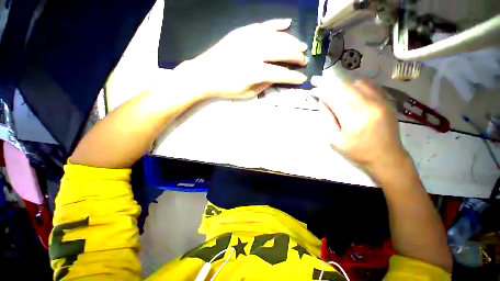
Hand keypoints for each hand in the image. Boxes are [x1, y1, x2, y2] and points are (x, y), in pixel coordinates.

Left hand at [173, 19, 308, 98]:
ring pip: (276, 36)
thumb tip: (278, 77)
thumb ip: (265, 85)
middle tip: (303, 61)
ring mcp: (248, 39)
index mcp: (255, 72)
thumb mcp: (247, 93)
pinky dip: (277, 24)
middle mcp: (255, 52)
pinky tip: (287, 23)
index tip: (302, 78)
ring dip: (291, 41)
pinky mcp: (242, 32)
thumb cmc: (226, 88)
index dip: (294, 77)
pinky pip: (263, 25)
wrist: (205, 74)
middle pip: (282, 51)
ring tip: (301, 46)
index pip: (281, 74)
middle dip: (296, 57)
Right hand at [311, 76, 409, 169]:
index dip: (322, 89)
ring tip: (331, 85)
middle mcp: (368, 106)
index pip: (334, 97)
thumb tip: (322, 101)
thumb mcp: (335, 140)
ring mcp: (380, 101)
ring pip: (356, 82)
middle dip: (329, 82)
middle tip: (318, 80)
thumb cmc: (357, 152)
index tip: (313, 85)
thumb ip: (327, 118)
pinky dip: (355, 83)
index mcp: (353, 119)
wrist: (387, 157)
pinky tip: (347, 86)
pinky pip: (369, 85)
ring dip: (341, 82)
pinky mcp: (386, 101)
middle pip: (345, 86)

What the task asks
Please repeat the records above exactly, omitting any pictures they contain.

Finished task
Hand keypoints for each hand in the image. Boxes are [x1, y1, x2, y2] and points are (x, y), in pixel coordinates.

Left hand at [173, 19, 308, 98]:
ring pip: (276, 36)
thumb tip: (278, 77)
thumb ip: (265, 85)
middle tip: (303, 61)
ring mcp: (248, 39)
index mcp: (255, 72)
thumb mcp: (247, 93)
pinky dip: (277, 24)
middle mcp: (255, 52)
pinky tip: (287, 23)
index tip: (302, 78)
ring dip: (291, 41)
pinky mcp: (242, 32)
thumb cmc: (226, 88)
index dip: (294, 77)
pinky pip: (263, 25)
wrist: (205, 74)
middle pip: (282, 51)
ring tip: (301, 46)
index pip: (281, 74)
middle dip: (296, 57)
Right hand at [311, 76, 409, 169]:
index dip: (322, 89)
ring tip: (331, 85)
middle mcp: (368, 106)
index pip: (334, 97)
thumb tip: (322, 101)
thumb mcp: (335, 140)
ring mcp: (380, 101)
ring pip: (356, 82)
middle dip: (329, 82)
middle tip: (318, 80)
thumb cmc: (357, 152)
index tip: (313, 85)
thumb ip: (327, 118)
pinky dip: (355, 83)
index mcp: (353, 119)
wrist: (387, 157)
pinky tip: (347, 86)
pinky pip: (369, 85)
ring dip: (341, 82)
pinky mcp: (386, 101)
middle pip: (345, 86)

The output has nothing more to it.